O rabino Henry Sobel, que participou dos protestos contra a visita, disse ontem à Folha que "a comunidade judaica do Brasil ficou muito satisfeita com o cancelamento da viagem, porque Ahmadinejad insultou todos os judeus negando o Holocausto, promovendo a prevalência do preconceito sobre a verdade histórica".

Questões internas
A razão para a mudança de planos de Ahmadinejad está no cenário doméstico, segundo disse à Folha um alto funcionário do gabinete iraniano que estava em Brasília ultimando os preparativos.
Segundo ele, Ahmadinejad enfrenta um cenário político interno cada vez mais complicado a cinco semanas da eleição e não pode se dar ao luxo de fazer uma viagem tão longa devido aos últimos desdobramentos da campanha.
O cancelamento da visita coincidiu com dois fatos internos que abalam a candidatura de Ahmadinejad à reeleição.
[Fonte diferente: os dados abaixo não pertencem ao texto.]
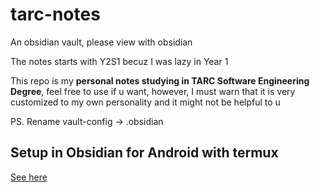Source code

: # tarc-notes
An obsidian vault, please view with obsidian

The notes starts with Y2S1 becuz I was lazy in Year 1

This repo is my **personal notes studying in TARC Software Engineering Degree**, feel free to use if u want, however, I must warn that it is very customized to my own personality and it might not be helpful to u

PS. Rename vault-config -> .obsidian

## Setup in Obsidian for Android with termux
[See here](https://gist.github.com/Makeshift/43c7ecb3f1c28a623ea4386552712114/)
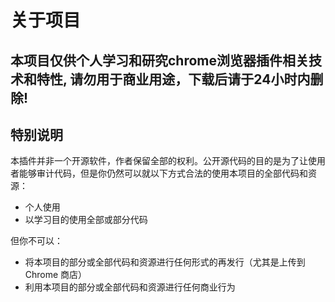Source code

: # 关于项目
## 本项目仅供个人学习和研究chrome浏览器插件相关技术和特性, 请勿用于商业用途，下载后请于24小时内删除! 

## 特别说明
本插件并非一个开源软件，作者保留全部的权利。公开源代码的目的是为了让使用者能够审计代码，但是你仍然可以就以下方式合法的使用本项目的全部代码和资源：

- 个人使用
- 以学习目的使用全部或部分代码

但你不可以：

- 将本项目的部分或全部代码和资源进行任何形式的再发行（尤其是上传到 Chrome 商店）
- 利用本项目的部分或全部代码和资源进行任何商业行为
Até então único candidato conservador, o presidente agora tem um rival nas fileiras radicais: Mohsen Rezei, chefe da poderosa Guarda Revolucionária entre 1981 e 1997. Em suas primeiras declarações como candidato, o radical Rezei acusou anteontem Ahmadinejad de ter implementado uma política econômica que está levando o Irã "ao precipício".
Outro motivo de preocupação para o presidente é um atrito com o homem mais poderoso do Irã, o líder supremo religioso Ali Khamenei, que até então vinha sinalizando apoio à candidatura de Ahmadinejad.
Ontem, o aiatolá repreendeu publicamente o presidente pela decisão de demitir Mostafa Khaksar Qahroudi, chefe da organização da peregrinação a Meca, órgão chamado de Hajj. A organização do Hajj está sob comando de Khamenei, que reverteu imediatamente a demissão de Qahroudi.